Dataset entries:

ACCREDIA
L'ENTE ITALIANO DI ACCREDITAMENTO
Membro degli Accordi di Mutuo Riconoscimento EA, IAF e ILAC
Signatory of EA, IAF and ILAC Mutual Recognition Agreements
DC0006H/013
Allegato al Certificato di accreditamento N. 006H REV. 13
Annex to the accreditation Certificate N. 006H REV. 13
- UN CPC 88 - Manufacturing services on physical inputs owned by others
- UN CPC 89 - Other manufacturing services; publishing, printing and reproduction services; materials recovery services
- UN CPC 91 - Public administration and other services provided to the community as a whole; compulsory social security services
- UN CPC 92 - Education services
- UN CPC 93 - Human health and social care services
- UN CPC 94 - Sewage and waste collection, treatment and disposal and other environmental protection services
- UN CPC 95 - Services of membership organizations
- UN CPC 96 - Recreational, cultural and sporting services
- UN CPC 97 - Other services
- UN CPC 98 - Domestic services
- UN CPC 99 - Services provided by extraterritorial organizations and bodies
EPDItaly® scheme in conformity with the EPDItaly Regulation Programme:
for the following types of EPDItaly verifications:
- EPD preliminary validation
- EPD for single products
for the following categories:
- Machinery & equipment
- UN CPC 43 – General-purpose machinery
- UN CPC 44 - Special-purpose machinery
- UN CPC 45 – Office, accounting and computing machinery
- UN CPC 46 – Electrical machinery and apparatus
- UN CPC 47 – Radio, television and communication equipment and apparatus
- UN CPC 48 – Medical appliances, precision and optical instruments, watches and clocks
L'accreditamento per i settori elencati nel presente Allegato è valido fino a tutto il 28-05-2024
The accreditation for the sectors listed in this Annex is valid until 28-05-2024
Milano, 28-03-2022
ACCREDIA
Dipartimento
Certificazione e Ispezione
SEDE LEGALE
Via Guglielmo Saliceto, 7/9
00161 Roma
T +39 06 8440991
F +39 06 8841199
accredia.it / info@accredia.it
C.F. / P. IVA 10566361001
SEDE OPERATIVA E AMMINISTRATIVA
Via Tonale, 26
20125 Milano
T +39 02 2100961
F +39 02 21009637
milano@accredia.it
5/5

◆ **Exercise goal**: What you return must be an exact retyping of the lines above starting at the line with "- UN CPC 99" and ending at the line with "- UN CPC 44 - Special-purpose machinery", and nothing besides.

◆ **Answer space**:
- UN CPC 99 - Services provided by extraterritorial organizations and bodies
EPDItaly® scheme in conformity with the EPDItaly Regulation Programme:
for the following types of EPDItaly verifications:
- EPD preliminary validation
- EPD for single products
for the following categories:
- Machinery & equipment
- UN CPC 43 – General-purpose machinery
- UN CPC 44 - Special-purpose machinery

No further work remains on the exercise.